Well, the simple reality is that it can’t. Love is the loveliness of God’s creation, reflecting only good. This good is manifested in joy, unity, abundance, courage, and spiritual strength—qualities that are present at every moment. Love could not also produce discord, separation, or lack. Mary Baker Eddy wrote in Science and Health with Key to the Scriptures, “The depth, breadth, height, might, majesty, and glory of infinite Love fill all space” (p. 520). With all space filled with Love, there simply isn’t room for anything else.
So what about the claim that when we enter a relationship with another person (whether it’s familial, platonic, or romantic), our supply of love is increased, and then decreased when we part ways?
This limited sense of love starts from the premise of individual human egos, personalities, opinions, and compatibilities. However, true spiritual love comes from the foundation that God is the only cause and creator. As God’s children, we’re already complete spiritual ideas, and always will be. It can be so easy to believe that our lives are less complete or purposeful without a certain person—but that mind-set misses the most beautiful of all blessings God bestows on us: an infinite, spiritual love. Love is never increased and then decreased, obvious and then hidden, tangible and then illusive. Love is filling every heart and every room in God’s kingdom each and every moment.
I often think back to the cherished relationship I had with my grandmother. My gramma loved Christian Science, family, and cooking. When I was in high school, I would drive her to church on Sunday mornings after we had breakfast together at her home. I cherished the conversations we had while I indulged in chocolate-chip waffles and while I drove her to and from church. The conversations usually consisted of her telling me stories about her and my grandfather raising five kids, and about how turning to God for direction in times of need yielded many memorable healings. Our relationship was an exchange of a spiritual love that glorified God above all else. She was always nurturing me—not just with a delicious breakfast, but with a love for God that would bless my life continuously. She loved me so much that she wanted me to love God just as much as He loves me. This was the best gift she could have ever given me.
When I was a junior in college, I visited my gramma in a Christian Science nursing facility when I was on break from school.

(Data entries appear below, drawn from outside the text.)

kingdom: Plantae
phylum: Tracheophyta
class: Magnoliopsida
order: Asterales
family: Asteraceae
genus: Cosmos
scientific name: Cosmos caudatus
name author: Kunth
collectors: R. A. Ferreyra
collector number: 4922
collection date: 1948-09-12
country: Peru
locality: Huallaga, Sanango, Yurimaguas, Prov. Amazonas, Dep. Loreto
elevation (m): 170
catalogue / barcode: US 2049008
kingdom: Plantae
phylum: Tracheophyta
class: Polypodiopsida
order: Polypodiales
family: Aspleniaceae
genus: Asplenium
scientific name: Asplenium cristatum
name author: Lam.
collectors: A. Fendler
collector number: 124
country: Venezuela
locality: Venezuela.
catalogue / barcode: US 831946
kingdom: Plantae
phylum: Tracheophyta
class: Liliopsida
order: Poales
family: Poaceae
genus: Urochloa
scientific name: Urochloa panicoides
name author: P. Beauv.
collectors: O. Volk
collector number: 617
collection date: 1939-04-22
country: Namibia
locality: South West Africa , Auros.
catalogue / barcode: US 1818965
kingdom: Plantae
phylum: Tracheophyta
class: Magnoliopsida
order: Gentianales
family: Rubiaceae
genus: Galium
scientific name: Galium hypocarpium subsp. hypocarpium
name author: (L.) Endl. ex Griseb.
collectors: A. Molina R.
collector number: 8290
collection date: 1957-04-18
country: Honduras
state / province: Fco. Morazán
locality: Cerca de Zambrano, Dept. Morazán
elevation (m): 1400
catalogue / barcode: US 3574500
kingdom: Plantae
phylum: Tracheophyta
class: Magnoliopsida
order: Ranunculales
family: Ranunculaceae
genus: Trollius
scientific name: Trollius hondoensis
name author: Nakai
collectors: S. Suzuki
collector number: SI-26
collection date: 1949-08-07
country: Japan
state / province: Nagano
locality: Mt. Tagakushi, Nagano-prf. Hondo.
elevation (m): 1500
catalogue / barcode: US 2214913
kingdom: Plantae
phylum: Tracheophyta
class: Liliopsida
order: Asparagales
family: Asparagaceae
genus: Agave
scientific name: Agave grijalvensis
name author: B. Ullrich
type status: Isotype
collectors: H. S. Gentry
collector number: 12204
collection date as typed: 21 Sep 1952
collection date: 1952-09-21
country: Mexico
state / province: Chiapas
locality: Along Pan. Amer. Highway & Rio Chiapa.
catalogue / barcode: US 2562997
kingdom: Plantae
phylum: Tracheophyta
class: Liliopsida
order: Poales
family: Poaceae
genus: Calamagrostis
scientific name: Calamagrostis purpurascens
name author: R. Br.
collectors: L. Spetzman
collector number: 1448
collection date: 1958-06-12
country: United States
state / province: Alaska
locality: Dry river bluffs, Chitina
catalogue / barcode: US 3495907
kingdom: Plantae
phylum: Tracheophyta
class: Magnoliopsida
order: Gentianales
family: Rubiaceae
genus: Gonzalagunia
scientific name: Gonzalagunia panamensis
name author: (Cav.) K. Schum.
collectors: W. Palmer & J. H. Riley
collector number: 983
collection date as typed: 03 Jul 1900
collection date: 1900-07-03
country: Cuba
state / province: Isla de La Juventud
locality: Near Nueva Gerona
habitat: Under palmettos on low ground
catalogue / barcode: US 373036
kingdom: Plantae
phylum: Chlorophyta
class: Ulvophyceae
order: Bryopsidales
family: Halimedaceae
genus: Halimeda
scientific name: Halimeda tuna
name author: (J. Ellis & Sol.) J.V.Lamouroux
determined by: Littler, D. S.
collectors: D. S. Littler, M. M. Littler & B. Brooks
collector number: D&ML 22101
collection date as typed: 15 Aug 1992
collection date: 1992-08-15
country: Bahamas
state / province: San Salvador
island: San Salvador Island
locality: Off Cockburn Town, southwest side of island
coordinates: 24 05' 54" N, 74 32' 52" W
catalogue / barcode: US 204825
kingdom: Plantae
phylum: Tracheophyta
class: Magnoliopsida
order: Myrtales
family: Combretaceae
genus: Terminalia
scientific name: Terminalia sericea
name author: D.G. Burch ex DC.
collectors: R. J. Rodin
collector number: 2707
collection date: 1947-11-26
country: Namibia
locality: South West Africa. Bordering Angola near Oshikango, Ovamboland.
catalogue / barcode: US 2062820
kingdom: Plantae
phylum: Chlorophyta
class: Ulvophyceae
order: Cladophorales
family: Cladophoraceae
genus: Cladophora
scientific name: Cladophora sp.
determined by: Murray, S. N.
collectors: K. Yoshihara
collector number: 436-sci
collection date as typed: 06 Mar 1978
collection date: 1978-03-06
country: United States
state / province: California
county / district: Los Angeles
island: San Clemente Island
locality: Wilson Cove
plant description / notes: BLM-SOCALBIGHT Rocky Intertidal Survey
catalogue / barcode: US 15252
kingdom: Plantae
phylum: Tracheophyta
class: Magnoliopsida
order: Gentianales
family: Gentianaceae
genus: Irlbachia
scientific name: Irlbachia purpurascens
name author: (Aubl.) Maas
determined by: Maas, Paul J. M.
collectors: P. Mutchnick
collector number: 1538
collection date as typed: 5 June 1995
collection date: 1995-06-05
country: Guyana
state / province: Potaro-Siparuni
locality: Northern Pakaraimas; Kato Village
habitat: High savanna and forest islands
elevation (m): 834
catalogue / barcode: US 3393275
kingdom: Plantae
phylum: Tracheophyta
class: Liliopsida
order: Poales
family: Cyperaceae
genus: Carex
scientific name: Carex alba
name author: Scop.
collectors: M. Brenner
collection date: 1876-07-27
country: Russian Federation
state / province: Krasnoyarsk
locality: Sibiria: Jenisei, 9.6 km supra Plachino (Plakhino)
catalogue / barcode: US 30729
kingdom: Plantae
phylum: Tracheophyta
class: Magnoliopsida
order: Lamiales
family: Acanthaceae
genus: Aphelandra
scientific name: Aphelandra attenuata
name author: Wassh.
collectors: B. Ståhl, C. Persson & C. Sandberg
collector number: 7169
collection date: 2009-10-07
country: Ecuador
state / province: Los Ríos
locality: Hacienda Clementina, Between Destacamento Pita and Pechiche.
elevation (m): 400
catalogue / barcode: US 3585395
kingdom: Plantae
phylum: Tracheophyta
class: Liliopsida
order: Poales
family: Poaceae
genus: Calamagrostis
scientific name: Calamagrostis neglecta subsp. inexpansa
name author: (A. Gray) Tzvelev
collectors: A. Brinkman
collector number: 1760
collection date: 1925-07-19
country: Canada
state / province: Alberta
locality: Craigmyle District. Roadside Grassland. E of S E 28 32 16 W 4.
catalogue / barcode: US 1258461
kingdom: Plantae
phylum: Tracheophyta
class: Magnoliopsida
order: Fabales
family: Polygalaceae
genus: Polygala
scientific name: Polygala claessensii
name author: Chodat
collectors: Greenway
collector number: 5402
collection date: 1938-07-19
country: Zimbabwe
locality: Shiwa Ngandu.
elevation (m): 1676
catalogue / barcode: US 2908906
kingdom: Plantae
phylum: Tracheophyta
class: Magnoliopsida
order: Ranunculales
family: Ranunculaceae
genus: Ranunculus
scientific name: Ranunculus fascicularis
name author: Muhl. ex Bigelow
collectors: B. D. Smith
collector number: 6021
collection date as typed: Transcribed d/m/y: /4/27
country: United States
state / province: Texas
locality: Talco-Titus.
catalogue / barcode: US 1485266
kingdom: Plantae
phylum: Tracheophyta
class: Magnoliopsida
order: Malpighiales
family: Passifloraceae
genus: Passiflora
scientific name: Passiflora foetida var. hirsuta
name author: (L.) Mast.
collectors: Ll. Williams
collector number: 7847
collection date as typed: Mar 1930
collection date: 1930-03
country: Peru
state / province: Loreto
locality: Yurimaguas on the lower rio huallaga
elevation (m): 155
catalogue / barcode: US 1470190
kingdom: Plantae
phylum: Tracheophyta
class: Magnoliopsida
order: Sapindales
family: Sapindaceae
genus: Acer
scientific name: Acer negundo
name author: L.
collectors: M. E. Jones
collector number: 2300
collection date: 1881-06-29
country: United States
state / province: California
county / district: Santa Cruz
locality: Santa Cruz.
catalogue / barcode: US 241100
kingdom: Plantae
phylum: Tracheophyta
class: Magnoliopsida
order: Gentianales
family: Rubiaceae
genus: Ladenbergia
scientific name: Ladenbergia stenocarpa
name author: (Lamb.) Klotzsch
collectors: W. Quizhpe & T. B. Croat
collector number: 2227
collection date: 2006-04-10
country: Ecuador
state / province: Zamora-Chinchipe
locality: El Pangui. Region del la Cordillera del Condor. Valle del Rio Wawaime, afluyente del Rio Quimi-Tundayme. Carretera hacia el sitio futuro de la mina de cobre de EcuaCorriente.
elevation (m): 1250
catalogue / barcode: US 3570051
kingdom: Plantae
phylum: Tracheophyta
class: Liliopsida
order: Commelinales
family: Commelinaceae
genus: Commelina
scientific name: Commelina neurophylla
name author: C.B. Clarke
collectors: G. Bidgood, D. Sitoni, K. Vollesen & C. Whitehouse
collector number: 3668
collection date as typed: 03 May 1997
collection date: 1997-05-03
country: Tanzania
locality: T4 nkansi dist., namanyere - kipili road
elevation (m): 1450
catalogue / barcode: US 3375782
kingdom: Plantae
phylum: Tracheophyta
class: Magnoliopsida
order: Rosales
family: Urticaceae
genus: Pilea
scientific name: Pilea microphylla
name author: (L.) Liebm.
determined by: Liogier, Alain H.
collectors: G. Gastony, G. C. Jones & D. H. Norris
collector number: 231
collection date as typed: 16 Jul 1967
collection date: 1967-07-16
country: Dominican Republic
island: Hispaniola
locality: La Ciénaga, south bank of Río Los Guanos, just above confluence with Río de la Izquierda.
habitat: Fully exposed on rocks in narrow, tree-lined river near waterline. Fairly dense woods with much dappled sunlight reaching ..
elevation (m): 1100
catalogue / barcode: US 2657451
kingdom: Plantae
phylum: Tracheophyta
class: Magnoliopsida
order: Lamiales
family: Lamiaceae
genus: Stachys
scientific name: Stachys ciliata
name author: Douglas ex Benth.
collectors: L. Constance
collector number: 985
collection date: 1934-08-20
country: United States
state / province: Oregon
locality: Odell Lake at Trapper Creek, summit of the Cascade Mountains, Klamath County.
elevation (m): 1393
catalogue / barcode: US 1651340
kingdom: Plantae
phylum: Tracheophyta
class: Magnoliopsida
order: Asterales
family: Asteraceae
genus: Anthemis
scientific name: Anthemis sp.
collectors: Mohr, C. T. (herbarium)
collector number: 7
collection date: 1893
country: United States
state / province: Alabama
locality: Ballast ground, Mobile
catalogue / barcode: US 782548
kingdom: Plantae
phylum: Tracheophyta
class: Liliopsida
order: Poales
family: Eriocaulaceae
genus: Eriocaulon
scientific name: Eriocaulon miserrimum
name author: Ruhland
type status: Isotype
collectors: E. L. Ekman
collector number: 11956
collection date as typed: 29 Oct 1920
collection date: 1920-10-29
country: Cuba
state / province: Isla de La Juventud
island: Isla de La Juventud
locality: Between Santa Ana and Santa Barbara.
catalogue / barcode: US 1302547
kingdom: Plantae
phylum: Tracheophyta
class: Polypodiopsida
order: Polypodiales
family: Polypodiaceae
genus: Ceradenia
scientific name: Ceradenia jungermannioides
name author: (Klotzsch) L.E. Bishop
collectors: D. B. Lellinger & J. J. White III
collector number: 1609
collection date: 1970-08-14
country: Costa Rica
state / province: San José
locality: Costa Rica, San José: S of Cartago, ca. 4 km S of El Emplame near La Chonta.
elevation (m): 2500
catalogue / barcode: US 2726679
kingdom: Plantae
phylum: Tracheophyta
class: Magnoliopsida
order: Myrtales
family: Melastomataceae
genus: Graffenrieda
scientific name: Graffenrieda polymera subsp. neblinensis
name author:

This time, the roles were the reverse of what they had been four years earlier. She was eating lunch, and I was sharing with her the abundance of God’s love that was continuously enriching her as a spiritual idea. In my eyes, our relationship had come full circle, as we both cared primarily for the other’s spiritual growth and reflection of God’s true nature. There was no sense of brokenness when she passed away a couple of days later, because I knew the substance of our relationship was grounded in God and could never pass away.
Mrs. Eddy wrote these comforting words in her poem titled “Love,” which is set to music as a hymn:
Fed by Thy love divine we live,
For Love alone is Life;
And life most sweet, as heart to heart
Speaks kindly when we meet and part.
(Christian Science Hymnal, No. 30)
I’ve learned a lot about God’s love from my relationship with my gramma. That relationship has shown me that God’s love cannot possibly be the cause of anything but goodness, completeness, and happiness. As we meet new people, we can cherish each individual for the full expression of God that they truly are. And as we let divine inspiration guide our course, we can always love everyone as they really are, because we love God as He is.